*EXERCISE PROMPT:* Starting at the line with "аддитивных технологий промышленного" and going on through the line with "участвовать в конкурсах и", reproduce each line in the records below exactly and nothing more.

Stored records:
***

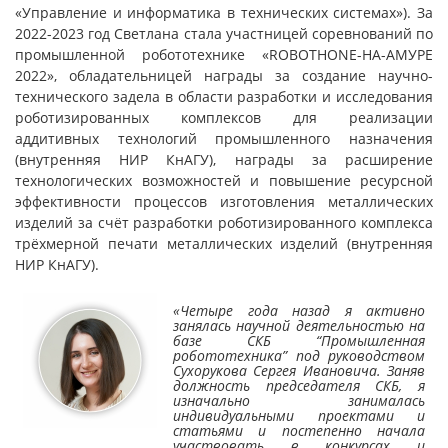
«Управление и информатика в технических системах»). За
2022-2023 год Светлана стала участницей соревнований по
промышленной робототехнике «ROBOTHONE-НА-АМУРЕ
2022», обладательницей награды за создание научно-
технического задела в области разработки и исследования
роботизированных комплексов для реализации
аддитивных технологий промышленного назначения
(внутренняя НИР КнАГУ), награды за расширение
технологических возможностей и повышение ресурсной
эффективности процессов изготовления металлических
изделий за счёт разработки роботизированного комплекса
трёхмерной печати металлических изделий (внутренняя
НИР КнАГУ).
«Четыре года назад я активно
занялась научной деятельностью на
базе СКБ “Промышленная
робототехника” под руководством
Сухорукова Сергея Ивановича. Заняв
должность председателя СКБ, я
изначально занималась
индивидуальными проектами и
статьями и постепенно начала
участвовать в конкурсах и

***

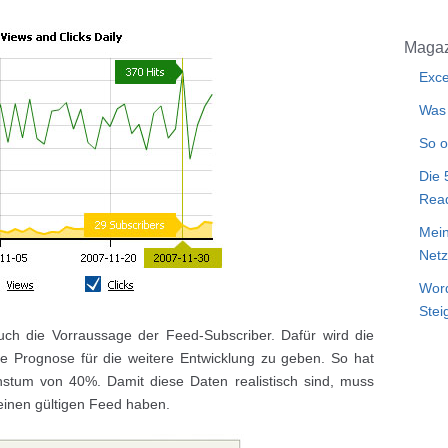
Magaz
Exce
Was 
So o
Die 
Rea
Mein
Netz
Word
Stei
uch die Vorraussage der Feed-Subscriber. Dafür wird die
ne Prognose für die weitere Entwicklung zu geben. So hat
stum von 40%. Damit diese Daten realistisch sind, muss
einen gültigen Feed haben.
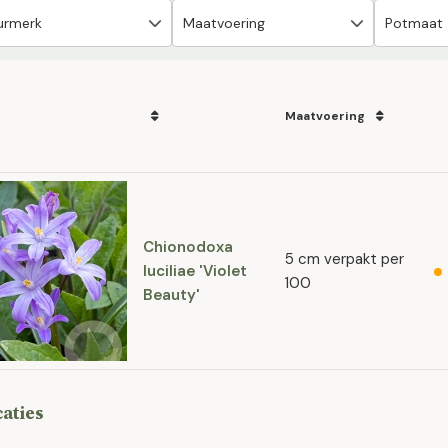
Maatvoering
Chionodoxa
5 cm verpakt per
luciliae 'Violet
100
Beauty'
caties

***

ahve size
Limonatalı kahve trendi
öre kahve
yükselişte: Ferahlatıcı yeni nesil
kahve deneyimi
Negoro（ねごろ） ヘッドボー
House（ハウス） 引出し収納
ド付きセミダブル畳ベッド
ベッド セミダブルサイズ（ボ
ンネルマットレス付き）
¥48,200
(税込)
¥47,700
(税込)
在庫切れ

***

*YOUR SOLUTION:*
аддитивных технологий промышленного назначения
(внутренняя НИР КнАГУ), награды за расширение
технологических возможностей и повышение ресурсной
эффективности процессов изготовления металлических
изделий за счёт разработки роботизированного комплекса
трёхмерной печати металлических изделий (внутренняя
НИР КнАГУ).
«Четыре года назад я активно
занялась научной деятельностью на
базе СКБ “Промышленная
робототехника” под руководством
Сухорукова Сергея Ивановича. Заняв
должность председателя СКБ, я
изначально занималась
индивидуальными проектами и
статьями и постепенно начала
участвовать в конкурсах и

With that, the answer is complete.